* Quoted passage *
Our mission is to maximize the benefits of immune therapies for all types of cancer patients
The Partnership for Accelerating Cancer Therapies (PACT) is a five-year public-private research collaboration totaling $220 million launched by the National Institutes of Health, the FNIH and 12 leading pharmaceutical companies as part of the Cancer MoonshotSM Research Initiatives. PACT is focused on efforts to identify, develop and validate robust biomarkers to advance new therapies and treatments that harness the immune system to attack cancer. The FNIH manages the partnership, with FDA serving in an advisory role.
Not All Patients Respond to Immunotherapies
Immune therapies have been effective in treating certain cancers. Biopharmaceutical companies have focused investments in these therapies, seeking to provide new options for patients who do not respond to other cancer therapies – yet these immune treatments do not work for all patients. Development and standardization of biomarkers to understand how immunotherapies work in some patients, and thus to predict patient responses to treatment, are urgently needed for these therapies to benefit the maximum number of people.

* The data *

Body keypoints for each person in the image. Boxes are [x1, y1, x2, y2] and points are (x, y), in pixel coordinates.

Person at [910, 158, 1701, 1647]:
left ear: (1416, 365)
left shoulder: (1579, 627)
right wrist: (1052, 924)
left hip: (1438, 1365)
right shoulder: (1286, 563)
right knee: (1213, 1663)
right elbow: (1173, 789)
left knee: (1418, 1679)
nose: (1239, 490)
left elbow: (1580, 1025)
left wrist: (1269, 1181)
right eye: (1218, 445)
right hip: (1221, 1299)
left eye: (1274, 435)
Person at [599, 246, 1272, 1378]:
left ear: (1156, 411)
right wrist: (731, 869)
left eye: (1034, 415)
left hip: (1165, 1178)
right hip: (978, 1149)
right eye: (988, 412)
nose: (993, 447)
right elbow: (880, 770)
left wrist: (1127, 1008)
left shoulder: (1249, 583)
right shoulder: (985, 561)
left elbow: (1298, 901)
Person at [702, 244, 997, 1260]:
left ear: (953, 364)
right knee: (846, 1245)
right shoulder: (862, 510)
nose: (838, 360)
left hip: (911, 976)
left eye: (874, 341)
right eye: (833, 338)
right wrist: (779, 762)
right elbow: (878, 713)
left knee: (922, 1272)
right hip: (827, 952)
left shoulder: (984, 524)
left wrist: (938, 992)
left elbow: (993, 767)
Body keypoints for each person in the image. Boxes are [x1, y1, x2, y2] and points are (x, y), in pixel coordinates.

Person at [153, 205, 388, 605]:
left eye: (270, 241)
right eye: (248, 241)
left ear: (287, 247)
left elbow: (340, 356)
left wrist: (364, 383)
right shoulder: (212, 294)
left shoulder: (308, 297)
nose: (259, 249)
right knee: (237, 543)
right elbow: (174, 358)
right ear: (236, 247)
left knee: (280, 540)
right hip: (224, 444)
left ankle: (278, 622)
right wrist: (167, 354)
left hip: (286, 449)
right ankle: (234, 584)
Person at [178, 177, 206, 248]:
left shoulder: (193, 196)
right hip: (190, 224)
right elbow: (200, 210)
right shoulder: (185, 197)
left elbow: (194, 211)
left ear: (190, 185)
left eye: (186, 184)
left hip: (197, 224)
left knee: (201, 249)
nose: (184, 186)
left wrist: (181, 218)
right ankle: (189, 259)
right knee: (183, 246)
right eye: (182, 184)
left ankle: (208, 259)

* Work request 1 *
Say whether each statement agrees with the PACT description. Answer yes or no and quote the deciding words.
(a) PACT is a five-year collaboration totaling $220 million.
(b) The FDA manages the partnership.
(c) Immune treatments work for all patients.
* Work request 2 *
Please retype the PACT description, beginning at the words "Our mission is" and stopping after "an advisory role.".
* Work request 3 *
According to the PACT description, why are biomarkers for immunotherapies urgently needed?

* Exercise output 1 *
(a) Yes: "is a five-year public-private research collaboration totaling $220 million"
(b) No: "The FNIH manages the partnership, with FDA serving in an advisory role."
(c) No: "yet these immune treatments do not work for all patients."

* Exercise output 2 *
Our mission is to maximize the benefits of immune therapies for all types of cancer patients
The Partnership for Accelerating Cancer Therapies (PACT) is a five-year public-private research collaboration totaling $220 million launched by the National Institutes of Health, the FNIH and 12 leading pharmaceutical companies as part of the Cancer MoonshotSM Research Initiatives. PACT is focused on efforts to identify, develop and validate robust biomarkers to advance new therapies and treatments that harness the immune system to attack cancer. The FNIH manages the partnership, with FDA serving in an advisory role.

* Exercise output 3 *
Immune treatments do not work for all patients. Biomarkers would show how immunotherapies work in some patients and predict how patients will respond. That understanding is needed for these therapies to benefit the maximum number of people.